EXERCISE OBJECTIVE ▸
A faithful, word-for-word copy of the records is required, and it must contain no pictures.

Collected data:
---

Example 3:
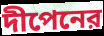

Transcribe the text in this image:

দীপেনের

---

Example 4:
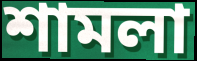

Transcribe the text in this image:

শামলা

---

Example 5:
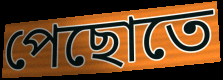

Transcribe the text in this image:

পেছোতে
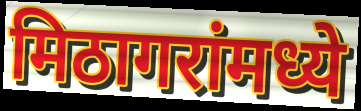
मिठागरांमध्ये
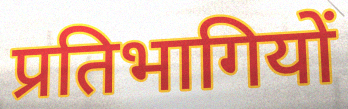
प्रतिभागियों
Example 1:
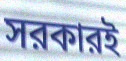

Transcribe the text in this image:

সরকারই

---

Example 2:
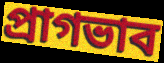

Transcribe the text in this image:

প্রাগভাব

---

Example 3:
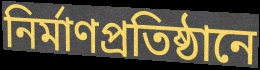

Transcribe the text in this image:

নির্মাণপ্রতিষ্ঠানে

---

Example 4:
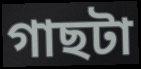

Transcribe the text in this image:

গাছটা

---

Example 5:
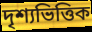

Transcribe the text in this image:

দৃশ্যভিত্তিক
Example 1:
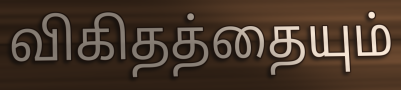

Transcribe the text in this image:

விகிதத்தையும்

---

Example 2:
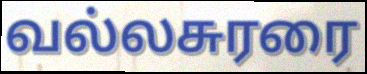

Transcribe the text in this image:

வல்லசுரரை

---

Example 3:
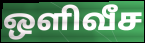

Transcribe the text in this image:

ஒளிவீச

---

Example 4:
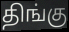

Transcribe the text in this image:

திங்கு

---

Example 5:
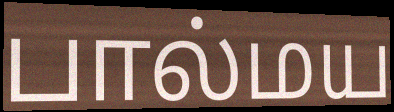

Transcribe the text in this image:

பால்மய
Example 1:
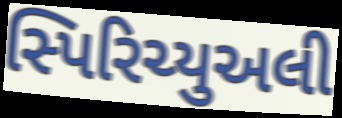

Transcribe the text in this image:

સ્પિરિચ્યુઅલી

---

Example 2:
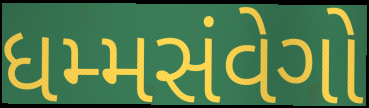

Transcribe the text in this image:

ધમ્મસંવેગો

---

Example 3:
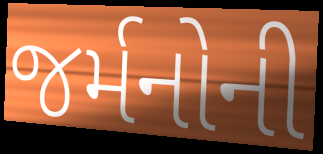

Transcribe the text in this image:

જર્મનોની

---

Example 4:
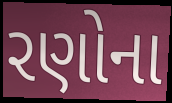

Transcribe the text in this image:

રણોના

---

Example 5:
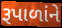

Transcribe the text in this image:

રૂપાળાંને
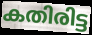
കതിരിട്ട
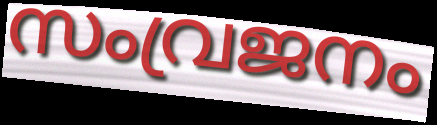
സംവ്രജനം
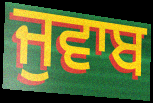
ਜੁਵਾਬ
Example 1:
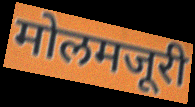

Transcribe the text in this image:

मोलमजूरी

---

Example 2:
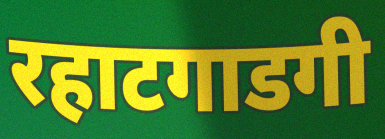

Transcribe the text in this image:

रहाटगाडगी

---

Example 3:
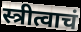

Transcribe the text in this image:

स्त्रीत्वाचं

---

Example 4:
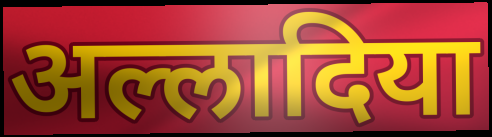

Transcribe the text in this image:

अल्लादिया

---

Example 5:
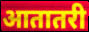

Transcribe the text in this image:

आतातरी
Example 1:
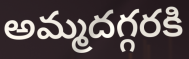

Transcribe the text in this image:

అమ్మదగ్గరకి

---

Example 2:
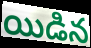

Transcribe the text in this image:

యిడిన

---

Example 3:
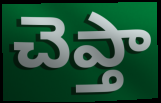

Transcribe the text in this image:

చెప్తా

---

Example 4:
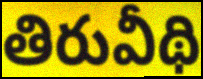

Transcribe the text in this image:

WRITTEN ANSWER ▸
---

Example 3:

Transcribe the text in this image:

দীপেনের

---

Example 4:

Transcribe the text in this image:

শামলা

---

Example 5:

Transcribe the text in this image:

পেছোতে
मिठागरांमध्ये
प्रतिभागियों
Example 1:

Transcribe the text in this image:

সরকারই

---

Example 2:

Transcribe the text in this image:

প্রাগভাব

---

Example 3:

Transcribe the text in this image:

নির্মাণপ্রতিষ্ঠানে

---

Example 4:

Transcribe the text in this image:

গাছটা

---

Example 5:

Transcribe the text in this image:

দৃশ্যভিত্তিক
Example 1:

Transcribe the text in this image:

விகிதத்தையும்

---

Example 2:

Transcribe the text in this image:

வல்லசுரரை

---

Example 3:

Transcribe the text in this image:

ஒளிவீச

---

Example 4:

Transcribe the text in this image:

திங்கு

---

Example 5:

Transcribe the text in this image:

பால்மய
Example 1:

Transcribe the text in this image:

સ્પિરિચ્યુઅલી

---

Example 2:

Transcribe the text in this image:

ધમ્મસંવેગો

---

Example 3:

Transcribe the text in this image:

જર્મનોની

---

Example 4:

Transcribe the text in this image:

રણોના

---

Example 5:

Transcribe the text in this image:

રૂપાળાંને
കതിരിട്ട
സംവ്രജനം
ਜੁਵਾਬ
Example 1:

Transcribe the text in this image:

मोलमजूरी

---

Example 2:

Transcribe the text in this image:

रहाटगाडगी

---

Example 3:

Transcribe the text in this image:

स्त्रीत्वाचं

---

Example 4:

Transcribe the text in this image:

अल्लादिया

---

Example 5:

Transcribe the text in this image:

आतातरी
Example 1:

Transcribe the text in this image:

అమ్మదగ్గరకి

---

Example 2:

Transcribe the text in this image:

యిడిన

---

Example 3:

Transcribe the text in this image:

చెప్తా

---

Example 4:

Transcribe the text in this image:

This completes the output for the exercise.